Mother, son reunited after 67 years
South Korean Lee Keum-seom, 92, embraces her son, Ri Sang Chol, 71, during a reunion Monday in North Korea. Dozens of elderly South Koreans crossed the border for heartwrenching meetings with long-separated kin.
SEOUL, South Korea — For two hours Monday, a 92-year-old woman held her son’s hand and looked him in the eyes for the first time in more than 65 years, as family members from North and South Korea were permitted a rare chance to see one another after war divided their country and separated relatives.
The son, Ri Sang Chol, a 71-year-old North Korean, looked older than his mother, Lee Geum-seom, who has spent more than six decades in the South, since fighting in the Korean War ended in 1953.
Separated in the chaos of the war, the pair had not seen each other — or communicated in any way — until Monday, when Lee and 88 other elderly South Koreans were allowed to cross the heavily armed border between the Koreas for a three-day reunion with family members in the North.
“Mother, this is father,” Ri said, showing Lee a photograph of her deceased husband, who had also stayed in the North.
Lee would not let go of her son’s hand during a two-hour group reunion Monday at the Diamond Mountain resort in southeast North Korea, according to a pool report by a small group of South Korean journalists permitted to attend the event.
Lee bombarded her son with questions. “How many children do you have?” she asked. “Do you have a son?”

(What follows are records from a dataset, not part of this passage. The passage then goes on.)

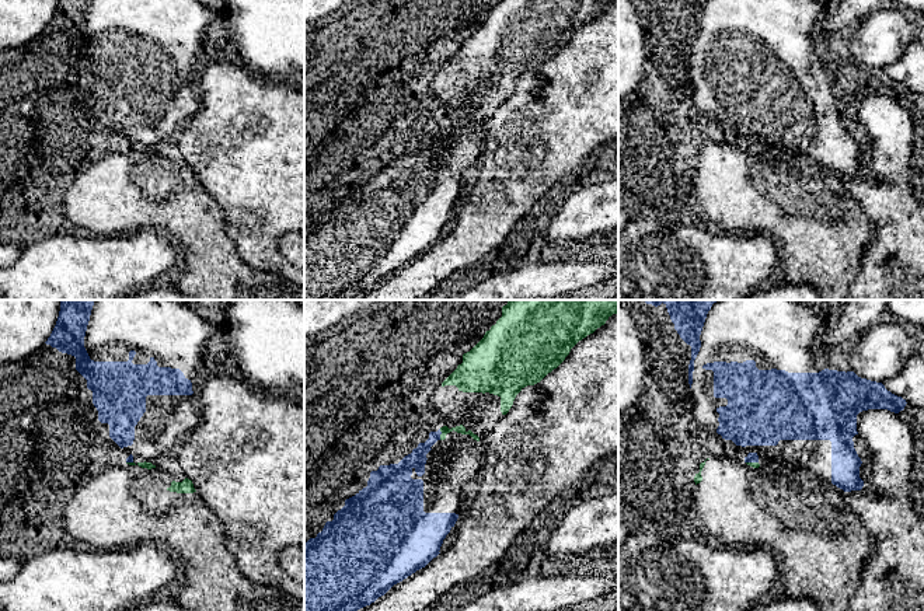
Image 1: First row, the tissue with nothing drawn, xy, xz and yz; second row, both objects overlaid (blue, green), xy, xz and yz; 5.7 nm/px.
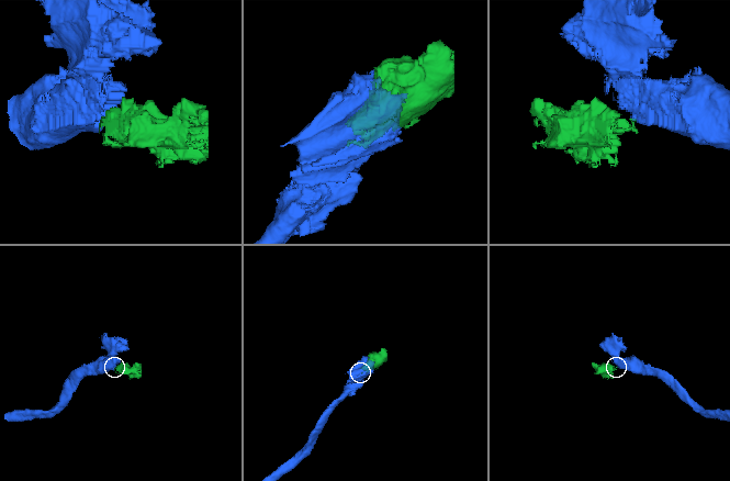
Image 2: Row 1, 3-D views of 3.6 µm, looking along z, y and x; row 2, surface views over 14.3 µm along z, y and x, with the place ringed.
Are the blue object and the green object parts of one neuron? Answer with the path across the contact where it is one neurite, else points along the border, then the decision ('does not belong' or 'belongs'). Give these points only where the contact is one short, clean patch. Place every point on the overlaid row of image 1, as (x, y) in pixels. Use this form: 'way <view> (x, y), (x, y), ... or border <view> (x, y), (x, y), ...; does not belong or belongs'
border xz (439, 429), (440, 439); does not belong

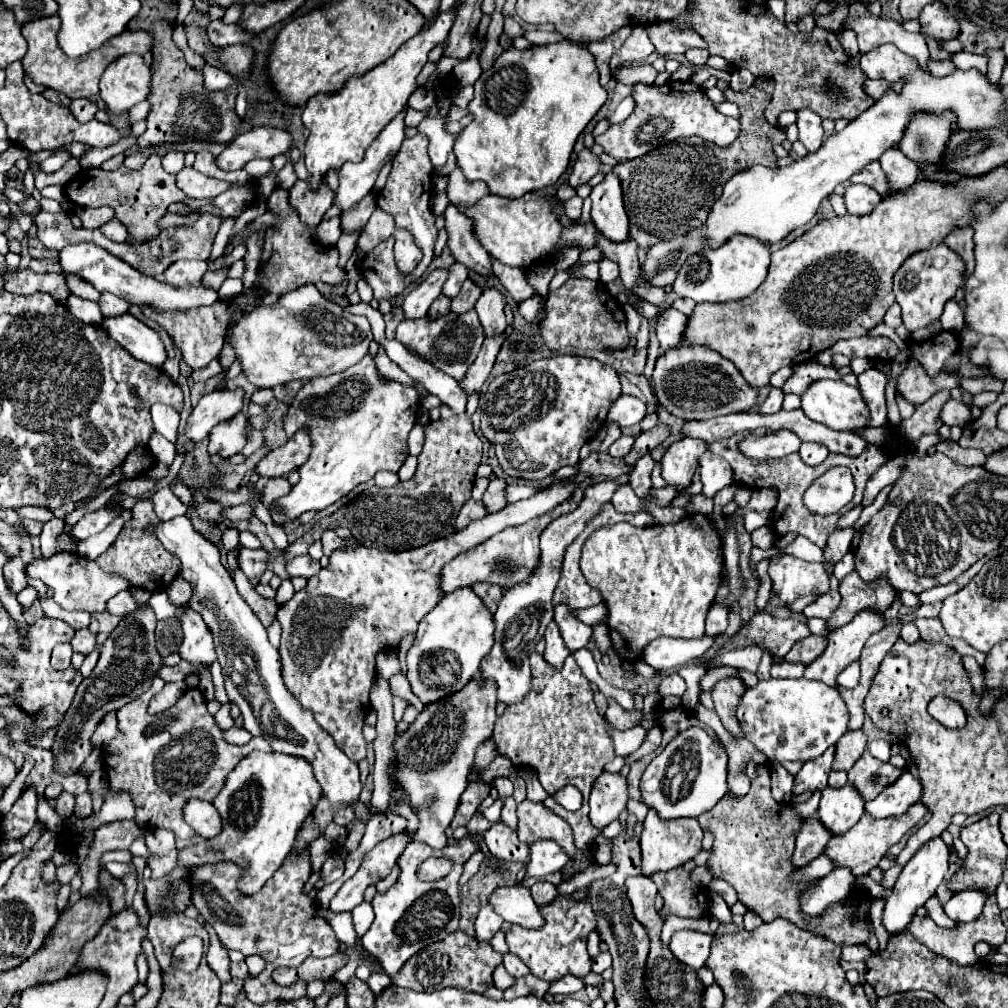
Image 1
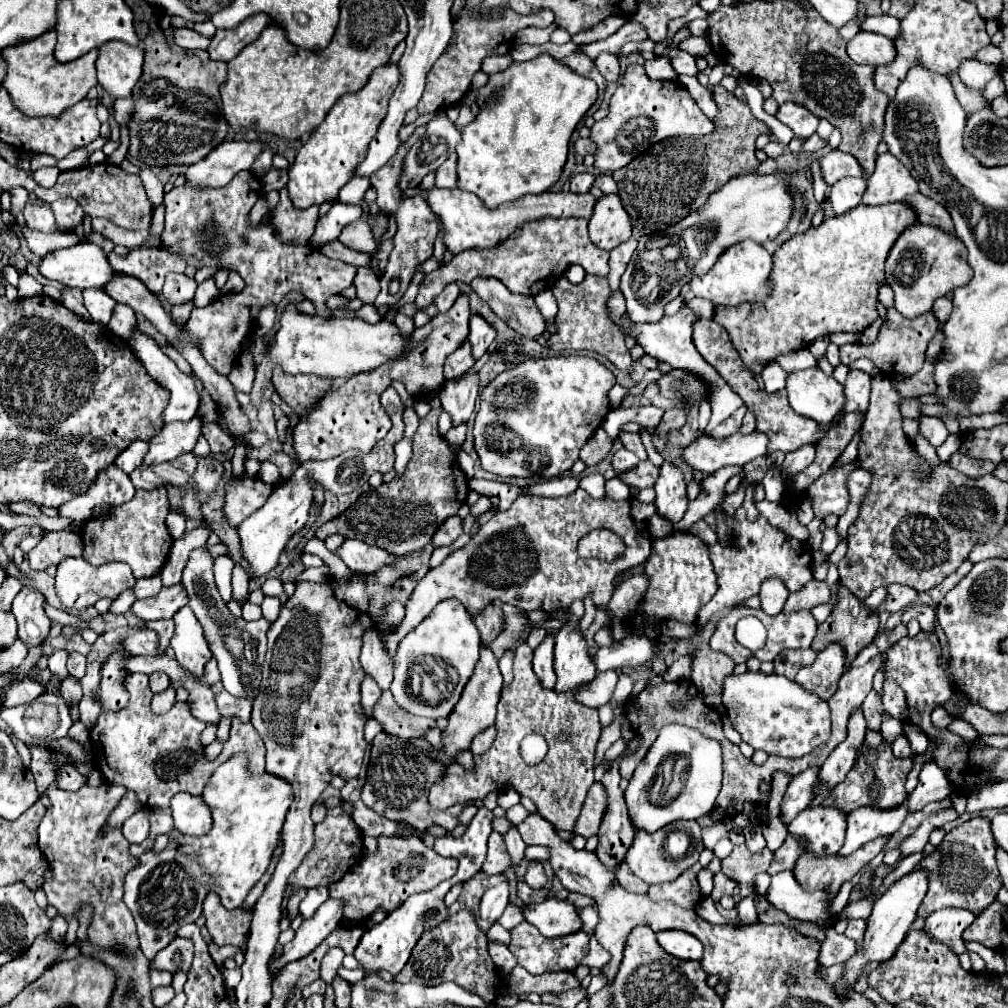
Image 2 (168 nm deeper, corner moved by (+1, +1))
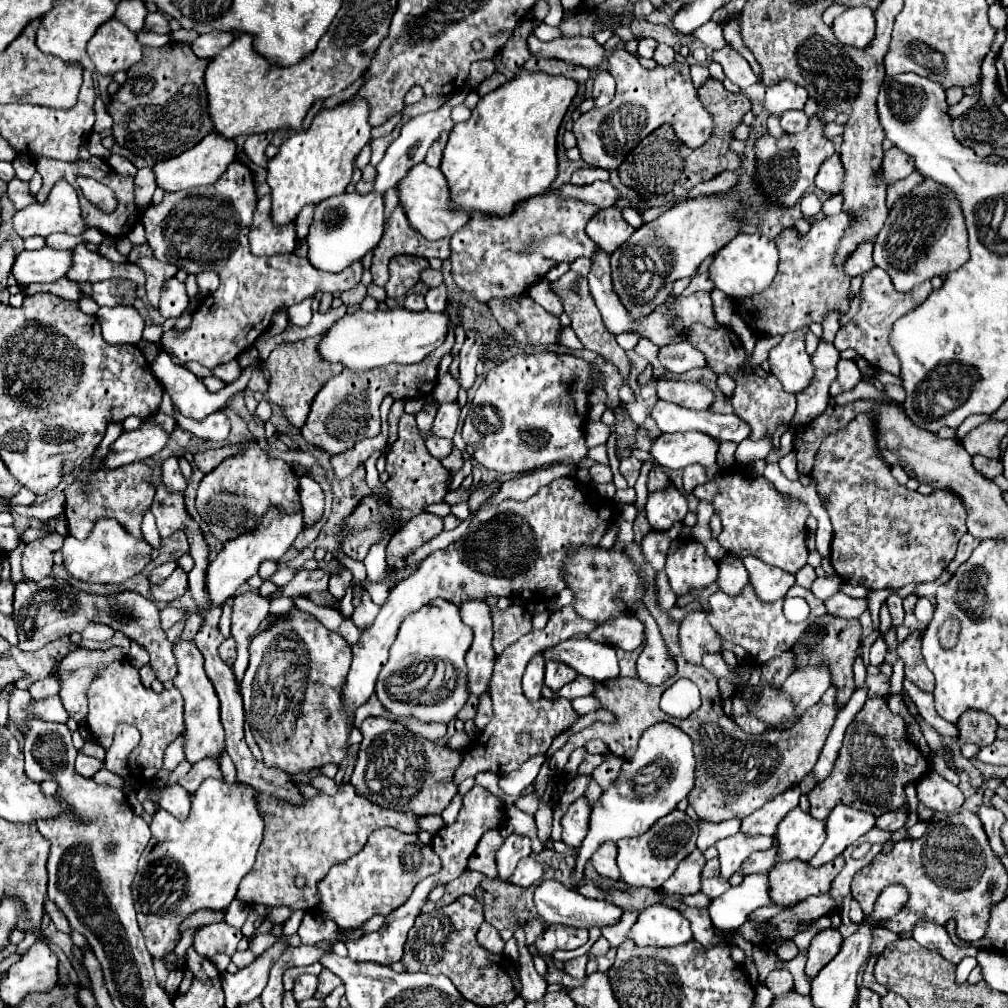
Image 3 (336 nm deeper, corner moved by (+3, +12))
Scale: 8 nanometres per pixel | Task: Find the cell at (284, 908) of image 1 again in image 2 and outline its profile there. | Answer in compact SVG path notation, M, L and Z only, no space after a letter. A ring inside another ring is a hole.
M207 895L203 903L203 917L207 919L207 929L217 945L247 945L249 925L251 925L251 913L243 913L241 909L227 911L217 895Z

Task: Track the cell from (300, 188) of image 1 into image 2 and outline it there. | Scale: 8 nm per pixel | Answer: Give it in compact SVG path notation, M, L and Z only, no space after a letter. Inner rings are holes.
M281 189L279 193L281 193L281 199L279 199L277 207L271 211L271 225L279 233L281 243L307 245L307 241L313 235L315 225L317 225L319 207L315 205L315 207L309 207L303 211L295 211L295 207L291 207L287 189Z

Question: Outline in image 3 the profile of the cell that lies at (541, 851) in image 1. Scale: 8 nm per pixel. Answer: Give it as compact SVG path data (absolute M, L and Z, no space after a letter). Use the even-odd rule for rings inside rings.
M527 856L525 860L519 860L515 872L511 874L511 878L507 882L519 884L519 886L531 886L531 884L543 880L543 872L545 872L545 866L541 862L537 862L533 856Z

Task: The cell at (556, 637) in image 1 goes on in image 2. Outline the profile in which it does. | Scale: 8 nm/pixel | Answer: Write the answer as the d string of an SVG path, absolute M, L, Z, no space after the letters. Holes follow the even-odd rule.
M547 635L545 641L535 649L535 657L533 657L533 671L539 679L539 683L543 685L543 689L553 689L553 685L555 685L555 673L551 669L553 645L555 645L555 639L551 635Z

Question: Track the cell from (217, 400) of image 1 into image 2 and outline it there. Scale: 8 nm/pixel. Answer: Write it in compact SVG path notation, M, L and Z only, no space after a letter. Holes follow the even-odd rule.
M201 417L191 423L165 423L163 429L149 439L149 451L145 453L143 463L165 463L193 451L201 423Z

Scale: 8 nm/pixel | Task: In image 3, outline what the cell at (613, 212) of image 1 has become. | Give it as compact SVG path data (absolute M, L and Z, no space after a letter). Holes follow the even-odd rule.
M615 206L599 210L587 224L587 236L609 254L623 246L633 232L635 228L623 220L621 210Z

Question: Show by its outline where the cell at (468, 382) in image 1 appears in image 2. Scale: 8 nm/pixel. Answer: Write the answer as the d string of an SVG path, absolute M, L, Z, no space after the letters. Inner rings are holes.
M465 375L459 381L447 381L439 393L441 407L451 415L453 427L465 423L475 407L479 393L479 375Z

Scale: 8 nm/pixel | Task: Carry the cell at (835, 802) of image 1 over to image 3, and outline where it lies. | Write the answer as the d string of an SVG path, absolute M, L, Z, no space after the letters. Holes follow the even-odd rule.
M797 806L779 822L777 838L777 862L793 858L811 860L817 854L817 848L821 848L825 842L825 822L813 818L809 812L803 812Z

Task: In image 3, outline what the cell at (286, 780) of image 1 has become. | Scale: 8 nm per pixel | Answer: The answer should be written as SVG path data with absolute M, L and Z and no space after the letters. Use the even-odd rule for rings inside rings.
M205 778L205 782L201 782L201 786L191 798L191 814L187 822L175 820L165 810L159 810L153 816L153 822L151 822L153 836L139 858L137 874L131 886L135 910L137 910L137 922L141 924L147 950L153 956L163 956L165 952L171 952L175 948L179 940L179 924L191 912L199 908L223 910L237 896L237 886L245 878L245 874L251 872L255 864L257 848L263 840L265 822L259 812L257 796L259 796L257 788L243 784L239 780L235 780L233 784L227 784L225 780Z

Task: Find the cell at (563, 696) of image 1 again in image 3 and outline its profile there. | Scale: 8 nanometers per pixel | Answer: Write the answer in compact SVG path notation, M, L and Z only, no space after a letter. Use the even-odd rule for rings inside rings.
M563 606L563 610L551 614L551 618L549 618L549 622L543 630L531 630L521 640L517 640L509 648L505 648L503 654L497 656L495 672L493 672L491 686L489 686L489 694L491 694L491 700L493 700L493 718L491 718L491 724L487 724L487 728L483 730L483 740L481 740L481 734L479 734L473 740L473 744L467 750L463 750L463 760L457 768L457 772L453 774L455 784L461 784L469 776L475 778L479 772L499 774L499 770L507 768L507 762L525 762L533 754L545 754L547 748L551 746L553 738L557 738L565 730L573 728L573 724L581 716L573 710L571 700L567 700L567 698L541 698L537 702L525 700L525 694L521 692L521 676L525 672L527 660L533 654L537 654L537 652L541 652L579 633L588 635L597 627L598 625L594 622L581 620L581 616L577 616L573 612L573 606ZM523 730L533 734L533 742L531 742L529 748L523 748L523 746L517 744L517 734L523 732Z

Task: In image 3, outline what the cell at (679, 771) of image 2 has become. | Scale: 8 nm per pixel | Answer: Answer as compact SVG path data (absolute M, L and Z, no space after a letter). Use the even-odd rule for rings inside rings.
M653 724L641 736L633 760L623 762L619 778L609 786L609 790L601 794L599 802L591 802L589 832L581 844L573 878L577 878L577 882L585 878L585 864L603 842L641 836L653 826L653 822L673 812L675 806L695 788L695 768L697 760L693 752L693 740L689 740L681 728L675 728L675 724Z

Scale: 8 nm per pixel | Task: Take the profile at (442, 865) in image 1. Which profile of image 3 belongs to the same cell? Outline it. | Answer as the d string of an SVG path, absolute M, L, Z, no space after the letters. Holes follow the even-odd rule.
M395 828L375 830L365 848L349 860L333 866L319 882L319 916L333 920L339 928L357 928L365 920L381 914L387 916L393 908L407 902L413 888L427 876L441 870L441 858L429 844L423 844L417 834L405 834Z

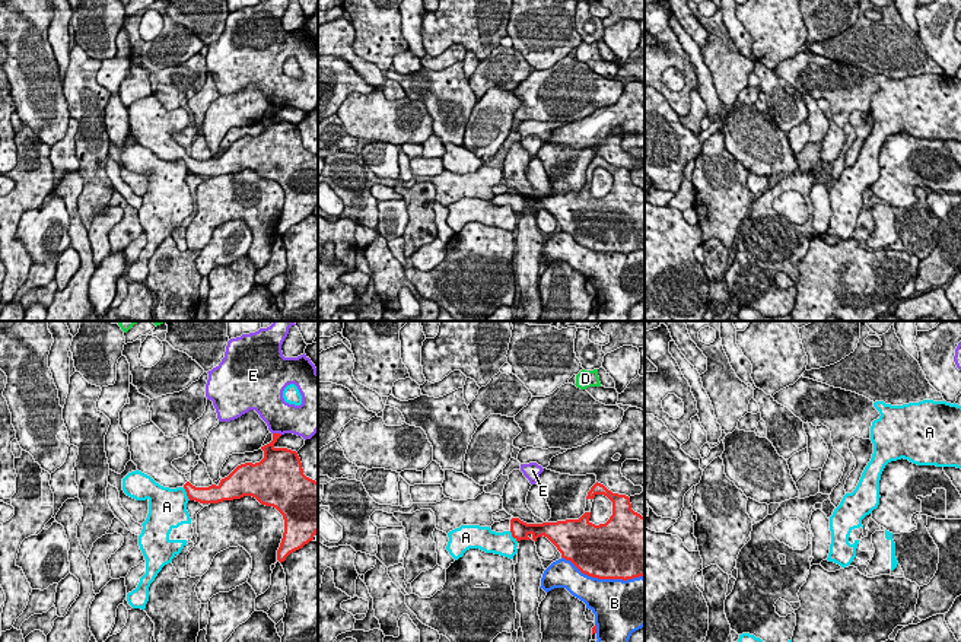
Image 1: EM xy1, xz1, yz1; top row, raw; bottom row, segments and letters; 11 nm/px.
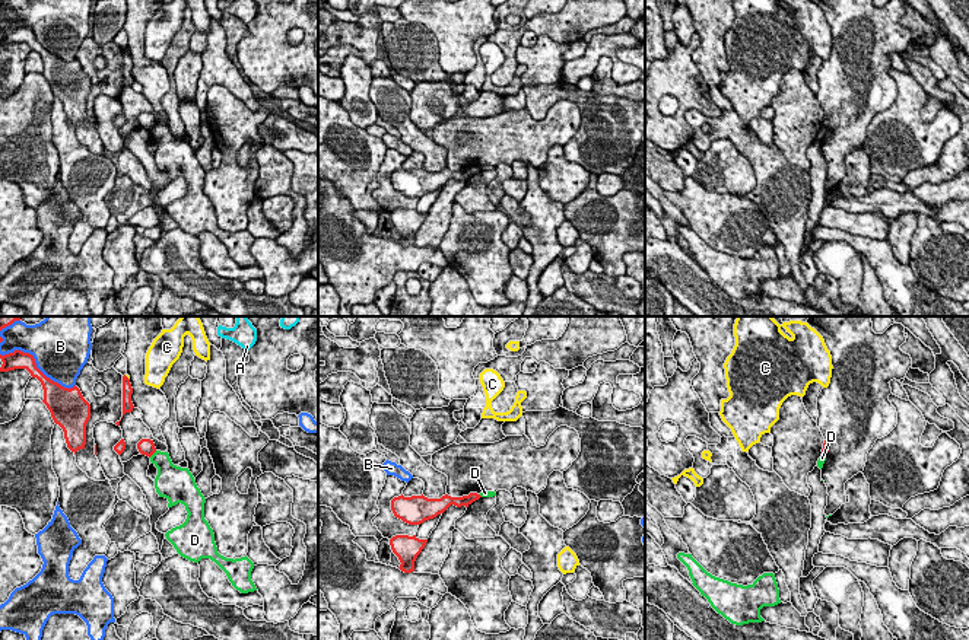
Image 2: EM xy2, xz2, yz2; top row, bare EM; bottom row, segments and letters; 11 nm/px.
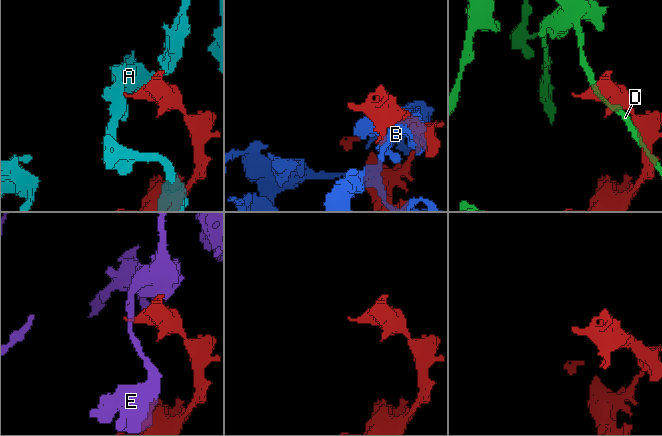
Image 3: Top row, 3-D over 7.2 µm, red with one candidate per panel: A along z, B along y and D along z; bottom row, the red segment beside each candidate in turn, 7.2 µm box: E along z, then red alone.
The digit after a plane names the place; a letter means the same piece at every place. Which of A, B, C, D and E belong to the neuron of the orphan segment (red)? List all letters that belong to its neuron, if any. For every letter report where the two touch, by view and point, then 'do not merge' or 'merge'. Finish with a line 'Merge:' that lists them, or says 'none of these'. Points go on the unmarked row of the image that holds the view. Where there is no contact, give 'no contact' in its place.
A: contact xy1 (187, 167); do not merge
B: contact xz1 (602, 251); do not merge
C: contact xy2 (127, 51); do not merge
D: contact xy2 (152, 127); do not merge
E: contact xy1 (277, 107); do not merge
Merge: none of these

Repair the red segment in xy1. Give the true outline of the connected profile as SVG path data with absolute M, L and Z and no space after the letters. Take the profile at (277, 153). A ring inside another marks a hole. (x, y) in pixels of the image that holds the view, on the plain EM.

In all, about 20,000 people have participated in 20 rounds of reunions since 1985, when the first such gatherings were organized. Selected participants are not allowed a second chance to see their relatives and the last round of reunions was in 2015.
A separate group of 83 elderly North Koreans will arrive at the Diamond Mountain resort Friday for a three-day reunion with their South Korean relatives.
South Korea has repeatedly urged the North to hold more reunions. But Pyongyang has been reluctant to expand the program, fearing the impact that meetings with affluent South Koreans might have on its impoverished population.
North Korea is believed to select people for reunions on the basis of loyalty to its regime. It is also thought to prepare them extensively for the meetings, when North Koreans typically insist that they live happy lives as a result of the generosity of their leader, Kim Jong Un, and often blame the United States for preventing reunification on the Korean Peninsula.